Fewer Arizona teens are trying marijuana since the state legalized the drug for medical uses, a study published recently by the Arizona Criminal Justice Commission revealed.
In all, the study (PDF) found that 28.7 percent of students surveyed by the commission admitted to using marijuana at least once. The figure represents a minor drop from 29.9 percent in 2010.
Medical marijuana legalization took effect in Arizona in 2011.
The study goes on to note that about one in nine students who admitted to using the drug said they obtained it from a medical marijuana patient or caregiver who received the drug legally.
The vast majority, however, said they got the drug from friends, at parties or at school. The only category students cited less than medical marijuana card holders was “home” — but teens also cited “home” as the second most common place they obtained dangerous prescription drugs for recreational use.
Although initial media reports billed the study as revealing widespread abuse of the state’s medical marijuana program, it actually seems to substantiate findings in other states that indicate medical marijuana legalization does not have much effect on teens’ appetite for substance abuse.

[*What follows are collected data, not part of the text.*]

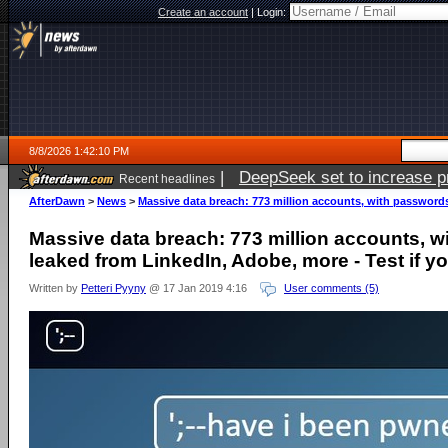
Create an account
|
Login:
8/8/2026 1:42:10 PM
|
DeepSeek set to increase pri
Recent headlines
AfterDawn
>
News
>
Massive data breach: 773 million accounts, with passwords,
Massive data breach: 773 million accounts, w
leaked from LinkedIn, Adobe, more - Test if y
Written by
Petteri Pyyny
@ 17 Jan 2019 4:16
User comments (5)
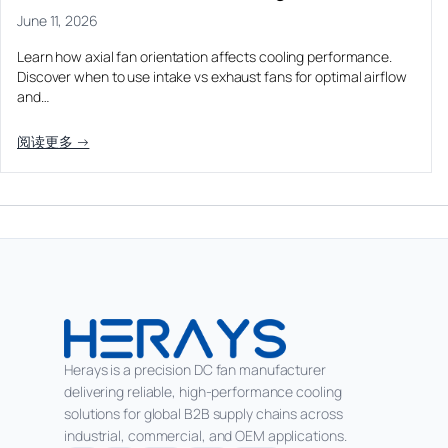
June 11, 2026
Learn how axial fan orientation affects cooling performance.
Discover when to use intake vs exhaust fans for optimal airflow
and…
阅读更多 →
Herays is a precision DC fan manufacturer
delivering reliable, high-performance cooling
solutions for global B2B supply chains across
industrial, commercial, and OEM applications.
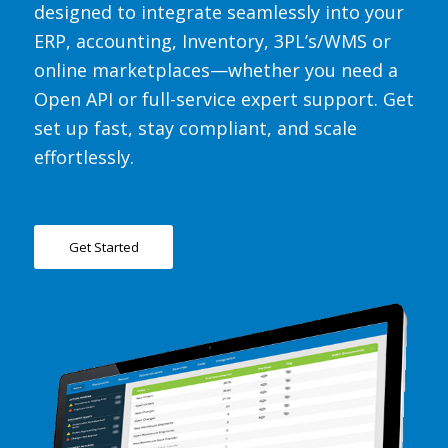
designed to integrate seamlessly into your
ERP, accounting, Inventory, 3PL’s/WMS or
online marketplaces—whether you need
a
Open API
or
full-service expert support
. Get
set up fast, stay compliant, and scale
effortlessly.
Get Started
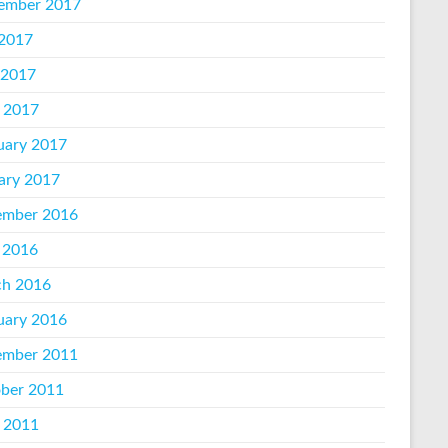
ember 2017
 2017
 2017
l 2017
uary 2017
ary 2017
mber 2016
 2016
h 2016
uary 2016
mber 2011
ber 2011
l 2011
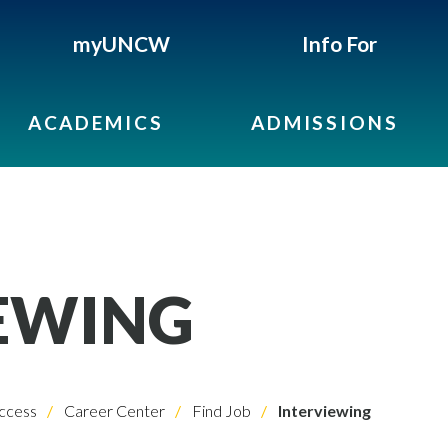
myUNCW
Info For
ACADEMICS
ADMISSIONS
EWING
ccess
Career Center
Find Job
Interviewing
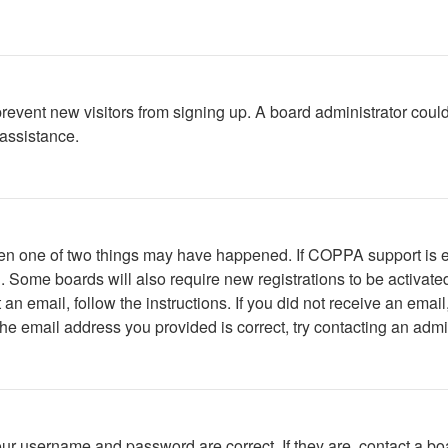
to prevent new visitors from signing up. A board administrator c
 assistance.
then one of two things may have happened. If COPPA support is 
ed. Some boards will also require new registrations to be activate
t an email, follow the instructions. If you did not receive an em
he email address you provided is correct, try contacting an admin
our username and password are correct. If they are, contact a bo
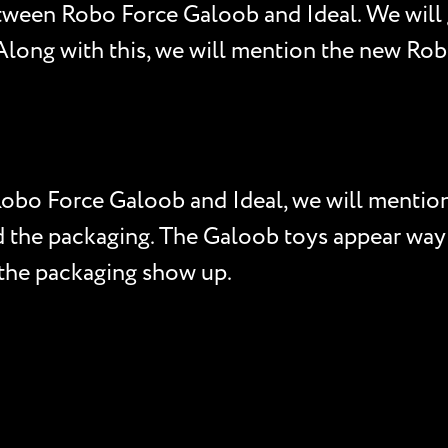
tween Robo Force Galoob and Ideal. We will 
. Along with this, we will mention the new R
 Robo Force Galoob and Ideal, we will menti
nd the packaging. The Galoob toys appear way 
 the packaging show up.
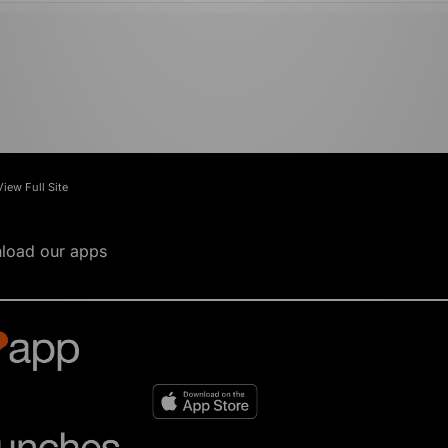
View Full Site
load our apps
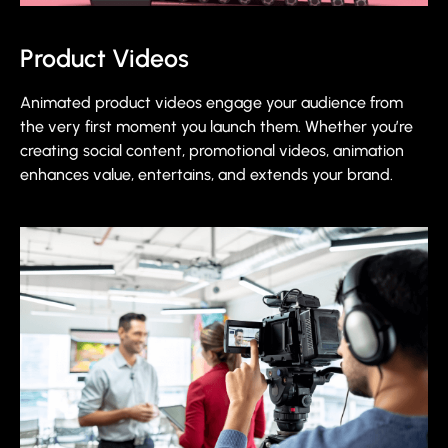
Product Videos
Animated product videos engage your audience from
the very first moment you launch them. Whether you’re
creating social content, promotional videos, animation
enhances value, entertains, and extends your brand.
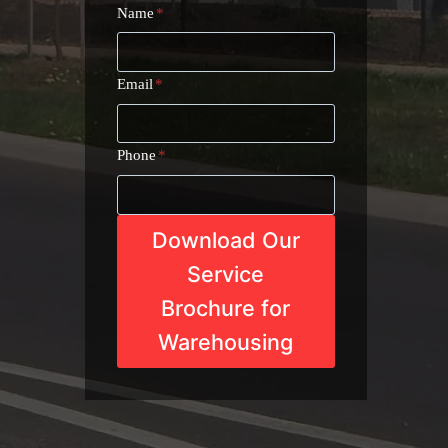
Name
*
Email
*
Phone
*
Download Our
Service
Brochure for
Warehousing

A study published in June by professors from Montana State University, the University of Oregon and the University of Colorado Denver looked at data from 13 states over the course of 16 years and found that the availability of medical marijuana had no statistically significant impact on teen drug abuse. Interestingly, the study also found that medical marijuana legalization tends to correlate with drops in cocaine use.
“There is anecdotal evidence that medical marijuana is finding its way into the hands of teenagers, but there’s no statistical evidence that legalization increases the probability of use,” Professor Daniel I. Rees explained.